The InVEST Urban Cooling Model takes a number of biophysical inputs including; building intensity, tree canopy, evapotranspiration, land cover, and temperature. For our two-city analysis, we collected this data from a variety of sources listed in the data acquisition sections and below (Table 2). Building footprint data were derived from Bakersfield and Fresno GIS repositories in order to extract building intensity values which is the ratio of floor area to land cover area yielding a value between 0 and 1. 

Finally, we used the InVEST (Integrated Valuation of Ecosystem Services and Tradeoffs) Urban Cooling Model from Stanford’s Natural Capital project can be utilized to highlight opportunities for prioritization of UHI heat mitigation measures throughout Fresno. The InVEST urban cooling model generates a heat mitigation index (HMI) based on the cooling capacity (CC)of each cell (as defined by the local environmental properties within the cell of shade, evapotranspiration, albedo, and building intensity) and its proximity to green areas. For daytime, the CCday is a function of shade, albedo, and evapotranspiration index (ETI) (equation 1). ETI is defined as the ET rate of the cell divided by the maximum ET rate in the study area. Note that all three variables in Equation 3 take on values between 0 and 1. For nighttime, the CCnight is a function of building intensity (equation 4) since nighttime temperatures are driven by heat release from buildings and impervious surfaces (Ferreira and Duarte, 2019). A third cooling capacity index (CCPG) is generated by InVEST and values cells based on their proximity to green areas. It has been shown that green areas must be bigger than 2 hectares to have a cooling effect on the air around them (MacDonald et al. 2016; Zardo et al. 2017). CC-PG is the sum of the cooling contributions from all nearby green areas with each contribution depending on the CC of the green area and the distance from the cell.  The daytime HMI assumes a larger value between CC-day (CC-night) and CC-PG. With the above definitions, HMI takes on values between 0 and 1. 
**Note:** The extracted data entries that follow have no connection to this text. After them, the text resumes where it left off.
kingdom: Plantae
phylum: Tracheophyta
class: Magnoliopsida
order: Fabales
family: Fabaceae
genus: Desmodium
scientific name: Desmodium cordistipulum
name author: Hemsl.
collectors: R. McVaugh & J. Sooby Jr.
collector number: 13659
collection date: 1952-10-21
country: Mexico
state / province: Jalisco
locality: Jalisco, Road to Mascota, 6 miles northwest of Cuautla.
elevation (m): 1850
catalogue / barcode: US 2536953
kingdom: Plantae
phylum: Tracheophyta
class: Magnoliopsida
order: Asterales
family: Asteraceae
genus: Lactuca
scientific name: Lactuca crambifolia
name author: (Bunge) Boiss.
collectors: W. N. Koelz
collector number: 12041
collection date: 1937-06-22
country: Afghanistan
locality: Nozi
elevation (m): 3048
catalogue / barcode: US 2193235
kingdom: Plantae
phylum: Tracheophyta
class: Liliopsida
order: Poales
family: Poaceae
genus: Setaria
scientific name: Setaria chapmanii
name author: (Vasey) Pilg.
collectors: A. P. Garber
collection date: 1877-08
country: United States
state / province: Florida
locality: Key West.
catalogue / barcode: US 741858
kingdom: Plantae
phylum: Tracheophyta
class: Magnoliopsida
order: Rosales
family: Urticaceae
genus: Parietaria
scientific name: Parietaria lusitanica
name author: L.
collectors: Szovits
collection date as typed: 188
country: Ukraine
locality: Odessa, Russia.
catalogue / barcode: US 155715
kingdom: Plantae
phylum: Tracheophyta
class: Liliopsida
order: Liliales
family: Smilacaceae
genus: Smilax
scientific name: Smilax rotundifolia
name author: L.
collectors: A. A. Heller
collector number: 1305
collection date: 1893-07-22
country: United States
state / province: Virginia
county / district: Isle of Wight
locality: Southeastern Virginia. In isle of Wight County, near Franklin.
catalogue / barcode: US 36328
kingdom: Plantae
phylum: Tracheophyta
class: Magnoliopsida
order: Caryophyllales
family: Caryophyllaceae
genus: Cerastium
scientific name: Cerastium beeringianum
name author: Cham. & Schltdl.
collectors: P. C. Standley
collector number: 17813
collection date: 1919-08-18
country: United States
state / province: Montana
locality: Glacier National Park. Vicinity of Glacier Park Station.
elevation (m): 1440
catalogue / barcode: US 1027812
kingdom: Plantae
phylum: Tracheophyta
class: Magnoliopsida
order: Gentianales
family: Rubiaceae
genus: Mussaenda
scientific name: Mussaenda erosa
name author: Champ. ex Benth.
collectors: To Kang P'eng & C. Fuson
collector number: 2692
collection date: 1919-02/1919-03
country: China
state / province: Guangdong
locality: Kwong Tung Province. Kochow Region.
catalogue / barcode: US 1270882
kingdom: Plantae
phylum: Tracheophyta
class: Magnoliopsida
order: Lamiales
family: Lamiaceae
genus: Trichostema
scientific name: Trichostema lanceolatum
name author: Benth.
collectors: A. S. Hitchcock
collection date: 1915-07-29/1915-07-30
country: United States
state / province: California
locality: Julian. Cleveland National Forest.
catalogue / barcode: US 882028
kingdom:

In order to model planning scenarios, adjusting the biophysical parameters of shade and albedo is necessary. For example, to model a 5% increase in the tree canopy (i.e. from 10% to 15%) the shade values in the model parameters would be increased for development land covers (i.e where it would be feasible for the municipalities to add trees) such as road right of way, public spaces, and residential categories. It’s important to note that while increasing shade represents an increase in the tree canopy, this does not affect the prevalence or influence of “green spaces”. In addition, since nighttime HMI is dependent only on building intensity and since model runs did not change the existing land use, only nighttime model runs represent existing conditions.

We found in our analysis that severely disadvantaged communities had significantly higher temperatures than non-disadvantaged communities (0.6-2.5°C Warmer). We also ran an analysis of Variance (ANOVA) which showed no significant difference between shade amounts in disadvantaged communities, severely disadvantaged communities, and non-disadvantaged communities. However, tree shade was found to be more abundant in non-disadvantaged communities. 
Latino/a neighborhoods were also found to be statistically significantly warmer than non-Latino/Latina neighborhoods. We also compared Land Surface Temperature (LST) to Mean Radiant Temperature and found LST overestimated actual temperature compared to MRT.

Finally, we found that increasing albedo and tree canopy had substantial cooling impacts. The majority of impacts were in disadvantaged communities that had a severe lack of tree canopy to begin with. Our model showed cooling effects of up to 8 degrees C.